Saturday, February 28, 2009

Luke 24

2 comments:

Unknown said...

"Why are you looking for a living person in this place for the dead? He is not here, He is risen from the dead." v5

This pretty much sums up the way I feel when someone dies. Of course there is the horror and shock of separation, but at the same time, I feel more a sense of being "separated" than bereaved. Like, they've gone overseas or to some far away place where I won't be able to see them, but I know they are there and I'm happy for them that they are in such a COOL place while being slightly bummed about my being stuck here. I've seen people get so hung up on the "dead" part that it burdens them beyond measure, maybe it's a coping mechanism of mine but I really do see much more the "destination" aspect of death above and beyond the departure one.
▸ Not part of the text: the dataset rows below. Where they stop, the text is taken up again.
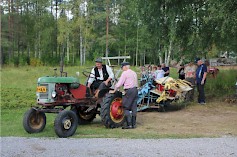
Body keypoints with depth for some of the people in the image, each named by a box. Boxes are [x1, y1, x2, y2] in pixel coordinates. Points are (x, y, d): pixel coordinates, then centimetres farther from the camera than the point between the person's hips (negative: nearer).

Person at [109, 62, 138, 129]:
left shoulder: (125, 73, -8)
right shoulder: (134, 73, 17)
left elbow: (119, 84, -10)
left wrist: (114, 91, -1)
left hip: (129, 91, -8)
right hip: (135, 90, 8)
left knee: (126, 108, -2)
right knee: (134, 108, 10)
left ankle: (129, 124, -5)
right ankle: (133, 124, 14)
The experience of the two on the road to Emmaus always makes me think how much our paradigms shape our "vision". They just weren't EXPECTING Jesus to die, obviously weren't EXPECTING him to show up on the road now... had entertained certain notions of how everything would turn out, and now that all that had been blown out of the water they didn't know black from white anymore. Makes me want to be really careful to not become SO sure of the way I think things are supposed to be, that I'm not open and aware of who God is and what He is doing around me which may be VERY different from what I expect.

Then Jesus opened their minds so they could understand the Scriptures. v45

This is so tender and beautiful. I want Him to sit down and do the same for me, and He does, when my heart shows up, He is always delighted to oblige.

Berry Girl said...

I love this:
v32 "Did not our heart burn within us while He talked with us on the road, and while He opened the Scriptures to us?"

I can almost relate - I love it when someone "opens up the scriptures" to me, shows me something that I didn't know or hadn't understood or hadn't noticed before. I love that flash of understanding - that "OH!"/burning heart moment. I can only imagine how much more powerful that burning heart feeling would have been for them, being taught by Christ Himself.